At the meeting, members of the policy team take turns. As they speak, it becomes clear that in college, these were the students whose notes you copied the day before finals. One runs down Gore's line of attack on Bush's education message. Another reports that Bush's big speech is in its third revision. The Governor has just seen his first copy, sent over an hour earlier in one of the narrow black binders that line the shelves of the room. Spaces have been left in the text for anecdotes that are still being "scrubbed" to make sure the real-life stories can withstand scrutiny. An economic update is next; someone makes a joke about budget baselines. Everyone laughs.

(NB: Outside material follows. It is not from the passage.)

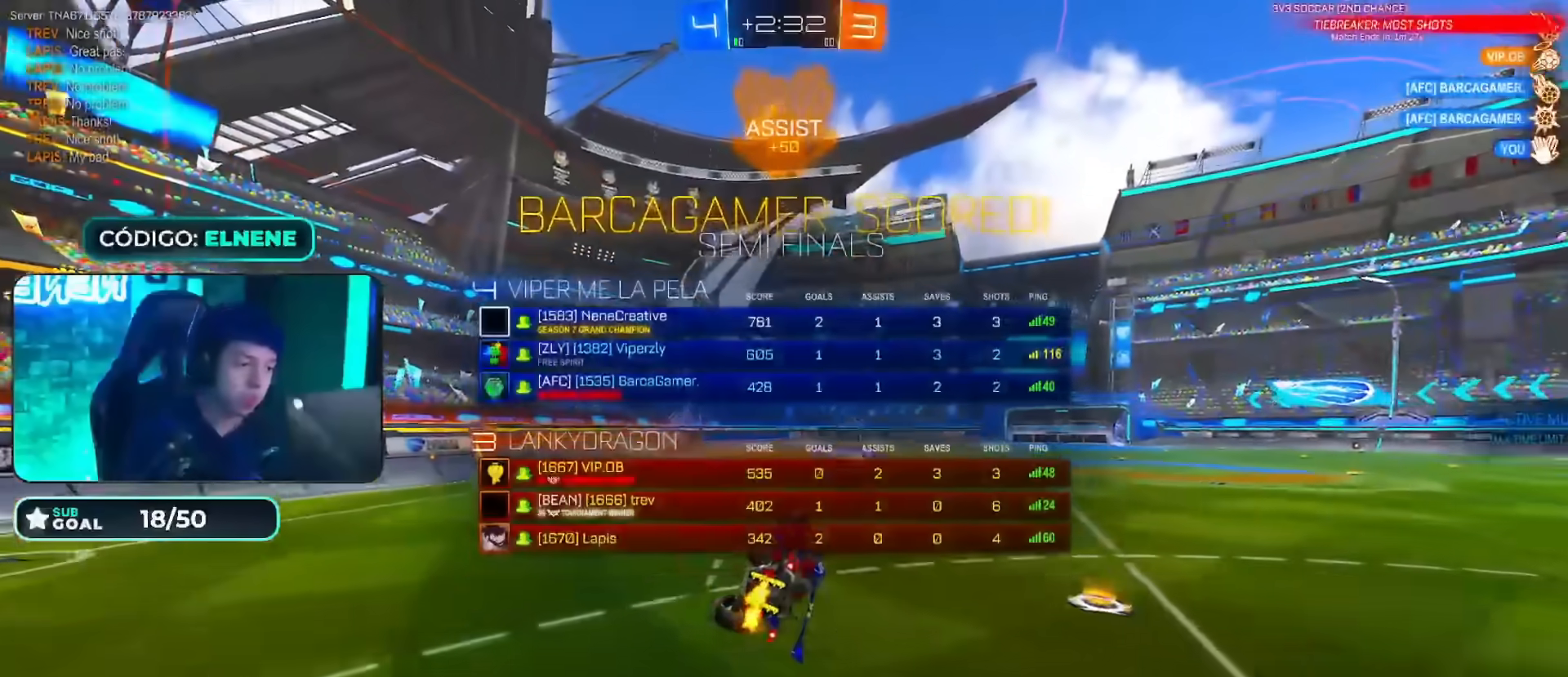
{"buttons": ["L1", "L2"], "left_stick": "right", "right_stick": "center", "events": [[50, "L2", "down"], [67, "R2", "up"]]}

Quietly running the meeting is Josh Bolten, the Bush campaign's 45-year-old policy director. With iron-filings hair and the placid calm of a seminarian, the former investment banker seems oddly relaxed for someone in the thick of a pivotal battle. Gore's strategy is to do to Bush what he did to Bill Bradley--provoke the Governor into policy debates and then strangle him with details. Gore "distorts in a very detailed way," says Bolten. The policy shop must parry those criticisms, but if Bush spends too much time rebutting them, he'll look defensive and blot out his own message.

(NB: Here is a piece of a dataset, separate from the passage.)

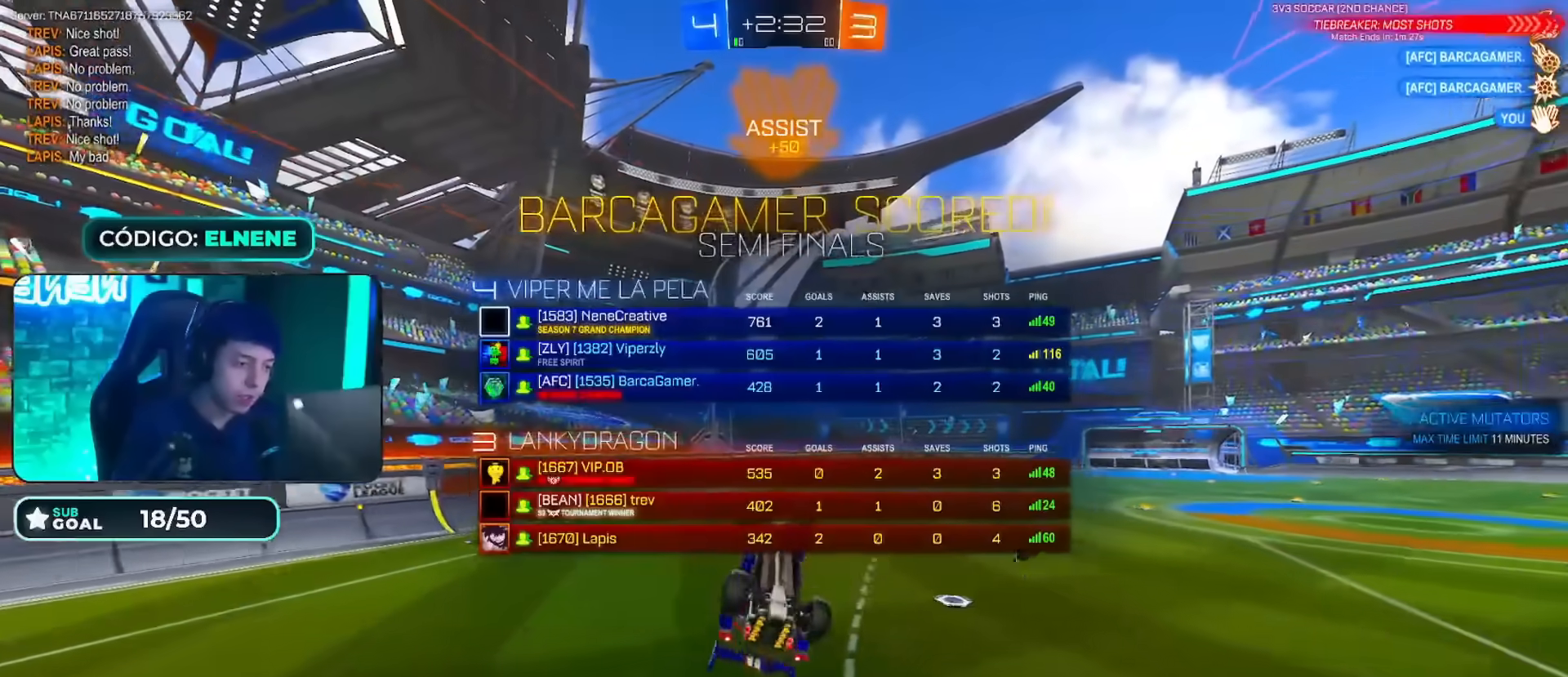
{"buttons": [], "left_stick": "left", "right_stick": "center"}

To help avoid that trap, the G.O.P. launched the first personal attack ad of the campaign last Friday, mocking Gore with images of the Vice President's infamous Internet boast and Buddhist-temple visit. The goal of the ad: to discredit Gore's policy attacks before he makes them, by undermining his credibility with voters. Every time Gore blasts Bush's policies, Bush wants to be able to say, "There he goes again," and have voters nod in agreement. But even as the campaign plays the character card, Bolten must protect his candidate's weak flank. Which is why the prescription-drugs speech is so important. Gore has experience on the issue going all the way back to his House days, and Bush is far less comfortable with it than he is with his signature issue of education. If the policy isn't credible, Gore's attacks are likely to stick.